"Oh," said the squirrel, "it is a very serious business, let me tell you. It is not an ordinary falling in love, it is nothing less than a complete revolution of everything, and it will upset all the rules and laws that have been handed down ever since the world began."
"Dear me!" said Bevis. "And who is it Kapchack is in love with? I have asked twenty people, but no one will tell me."
"Why, I am telling you," said the squirrel. "Don't you see, if it had been an ordinary affair—only a young magpie—it would not have mattered much, though I daresay the queen would have been jealous, but this——"
"Who is it?" said Bevis, in a rage. "Why don't you tell me who it is?"
"I am telling you," said the squirrel, sharply.
"No, you're not.

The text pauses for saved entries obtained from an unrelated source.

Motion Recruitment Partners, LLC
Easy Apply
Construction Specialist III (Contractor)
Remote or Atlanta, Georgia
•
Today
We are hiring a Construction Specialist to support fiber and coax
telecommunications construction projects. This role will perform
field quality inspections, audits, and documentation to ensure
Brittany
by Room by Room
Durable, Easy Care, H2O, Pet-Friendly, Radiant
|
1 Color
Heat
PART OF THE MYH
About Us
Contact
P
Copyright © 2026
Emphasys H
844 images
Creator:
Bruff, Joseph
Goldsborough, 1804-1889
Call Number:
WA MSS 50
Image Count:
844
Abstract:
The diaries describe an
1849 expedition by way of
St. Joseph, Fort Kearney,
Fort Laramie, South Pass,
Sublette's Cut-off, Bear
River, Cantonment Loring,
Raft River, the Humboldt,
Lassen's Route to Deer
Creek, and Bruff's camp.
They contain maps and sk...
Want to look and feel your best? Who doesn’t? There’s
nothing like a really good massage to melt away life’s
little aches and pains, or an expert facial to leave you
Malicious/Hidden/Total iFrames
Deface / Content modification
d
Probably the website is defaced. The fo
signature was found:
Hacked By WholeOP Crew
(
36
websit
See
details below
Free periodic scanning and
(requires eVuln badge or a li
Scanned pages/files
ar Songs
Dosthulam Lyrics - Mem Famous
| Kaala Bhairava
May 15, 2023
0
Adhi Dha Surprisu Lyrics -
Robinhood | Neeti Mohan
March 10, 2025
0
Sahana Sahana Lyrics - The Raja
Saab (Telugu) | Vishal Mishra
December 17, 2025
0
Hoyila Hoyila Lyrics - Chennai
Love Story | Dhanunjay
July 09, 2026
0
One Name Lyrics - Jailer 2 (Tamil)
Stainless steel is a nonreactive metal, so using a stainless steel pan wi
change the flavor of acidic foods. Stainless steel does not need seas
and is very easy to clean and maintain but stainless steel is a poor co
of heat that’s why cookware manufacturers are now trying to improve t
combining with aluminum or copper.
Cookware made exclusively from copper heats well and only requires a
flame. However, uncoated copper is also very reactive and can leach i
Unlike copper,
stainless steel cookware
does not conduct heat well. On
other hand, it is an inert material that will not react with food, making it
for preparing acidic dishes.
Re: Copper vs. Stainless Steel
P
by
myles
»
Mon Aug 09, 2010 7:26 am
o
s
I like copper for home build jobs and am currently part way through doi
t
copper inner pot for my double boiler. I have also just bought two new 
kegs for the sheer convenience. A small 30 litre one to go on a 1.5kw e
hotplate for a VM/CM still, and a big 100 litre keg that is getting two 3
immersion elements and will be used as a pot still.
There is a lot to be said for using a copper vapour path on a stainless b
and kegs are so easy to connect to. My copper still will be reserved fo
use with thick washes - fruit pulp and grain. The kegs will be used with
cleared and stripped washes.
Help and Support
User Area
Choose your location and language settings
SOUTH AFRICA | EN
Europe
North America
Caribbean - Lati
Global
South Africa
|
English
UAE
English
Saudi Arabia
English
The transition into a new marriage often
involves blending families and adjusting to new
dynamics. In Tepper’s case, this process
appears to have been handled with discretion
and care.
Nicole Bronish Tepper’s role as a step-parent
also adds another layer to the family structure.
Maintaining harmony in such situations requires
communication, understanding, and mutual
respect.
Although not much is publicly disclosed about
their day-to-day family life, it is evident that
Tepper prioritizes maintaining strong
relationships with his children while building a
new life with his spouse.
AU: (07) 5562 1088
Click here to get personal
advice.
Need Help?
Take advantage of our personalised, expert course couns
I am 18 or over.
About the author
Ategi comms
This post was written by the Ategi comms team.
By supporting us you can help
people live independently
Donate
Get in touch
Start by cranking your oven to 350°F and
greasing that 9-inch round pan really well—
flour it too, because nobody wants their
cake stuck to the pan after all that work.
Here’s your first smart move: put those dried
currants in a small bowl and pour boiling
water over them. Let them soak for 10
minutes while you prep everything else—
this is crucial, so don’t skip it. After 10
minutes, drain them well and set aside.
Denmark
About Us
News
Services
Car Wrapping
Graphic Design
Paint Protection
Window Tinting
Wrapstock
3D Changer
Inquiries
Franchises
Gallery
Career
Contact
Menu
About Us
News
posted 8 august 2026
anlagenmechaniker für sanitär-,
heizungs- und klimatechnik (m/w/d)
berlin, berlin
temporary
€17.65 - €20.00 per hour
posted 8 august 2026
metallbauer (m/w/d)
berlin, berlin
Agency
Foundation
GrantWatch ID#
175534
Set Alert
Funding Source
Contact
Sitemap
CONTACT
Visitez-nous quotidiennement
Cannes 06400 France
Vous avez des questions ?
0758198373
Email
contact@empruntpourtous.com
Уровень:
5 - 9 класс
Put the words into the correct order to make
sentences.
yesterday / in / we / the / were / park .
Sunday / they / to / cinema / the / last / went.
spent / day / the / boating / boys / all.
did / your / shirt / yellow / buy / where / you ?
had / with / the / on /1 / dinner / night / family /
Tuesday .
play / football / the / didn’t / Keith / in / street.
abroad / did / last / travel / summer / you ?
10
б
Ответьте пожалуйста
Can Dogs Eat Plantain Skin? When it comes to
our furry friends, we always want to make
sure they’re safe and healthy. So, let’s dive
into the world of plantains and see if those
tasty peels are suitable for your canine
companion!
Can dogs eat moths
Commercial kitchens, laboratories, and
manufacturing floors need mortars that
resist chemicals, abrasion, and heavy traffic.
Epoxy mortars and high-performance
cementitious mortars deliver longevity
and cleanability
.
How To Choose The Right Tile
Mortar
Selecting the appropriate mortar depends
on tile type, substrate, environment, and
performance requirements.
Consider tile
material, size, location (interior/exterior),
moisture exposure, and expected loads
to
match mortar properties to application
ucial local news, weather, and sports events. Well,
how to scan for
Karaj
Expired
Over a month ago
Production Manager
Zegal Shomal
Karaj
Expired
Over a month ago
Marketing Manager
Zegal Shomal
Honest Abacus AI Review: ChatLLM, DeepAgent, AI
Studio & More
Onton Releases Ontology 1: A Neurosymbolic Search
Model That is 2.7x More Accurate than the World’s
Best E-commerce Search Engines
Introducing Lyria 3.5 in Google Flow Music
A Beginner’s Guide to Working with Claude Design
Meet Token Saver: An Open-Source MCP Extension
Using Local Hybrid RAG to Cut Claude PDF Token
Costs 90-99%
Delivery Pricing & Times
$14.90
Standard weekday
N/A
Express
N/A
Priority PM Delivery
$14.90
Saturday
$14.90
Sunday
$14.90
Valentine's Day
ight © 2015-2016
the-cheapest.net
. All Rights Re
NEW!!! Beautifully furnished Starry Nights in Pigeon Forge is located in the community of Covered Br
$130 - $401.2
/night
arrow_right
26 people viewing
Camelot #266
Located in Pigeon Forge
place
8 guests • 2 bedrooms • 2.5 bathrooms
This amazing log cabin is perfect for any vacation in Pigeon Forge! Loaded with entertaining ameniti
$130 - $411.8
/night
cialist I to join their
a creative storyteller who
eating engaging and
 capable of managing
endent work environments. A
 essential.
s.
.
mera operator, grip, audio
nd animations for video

You're telling me a lot of things, but not what I want to know."
"Oh, well," said the squirrel, tossing his head and swishing his tail, "of course, if you know more about it than I do it is no use my staying." So off he went in a pet.
Up jumped Bevis. "You're a stupid donkey," he shouted, and ran across to the other side, and threw a piece of stick up into an elm-tree after the squirrel. But the squirrel was so quick he could not see which way he had gone, and in half-a-minute he heard the squirrel say very softly: "Bevis dear," behind him, and looked back, and there he was sitting on the oak bough again.
The squirrel, as the toad had said, was really a very good fellow; he was very quick to take offence, but his temper only lasted a minute. "Bevis dear," he said, "come back and sit down again on the moss, and I will tell you."
"I sha'n't come back," said Bevis, rather sulkily. "I shall sit here."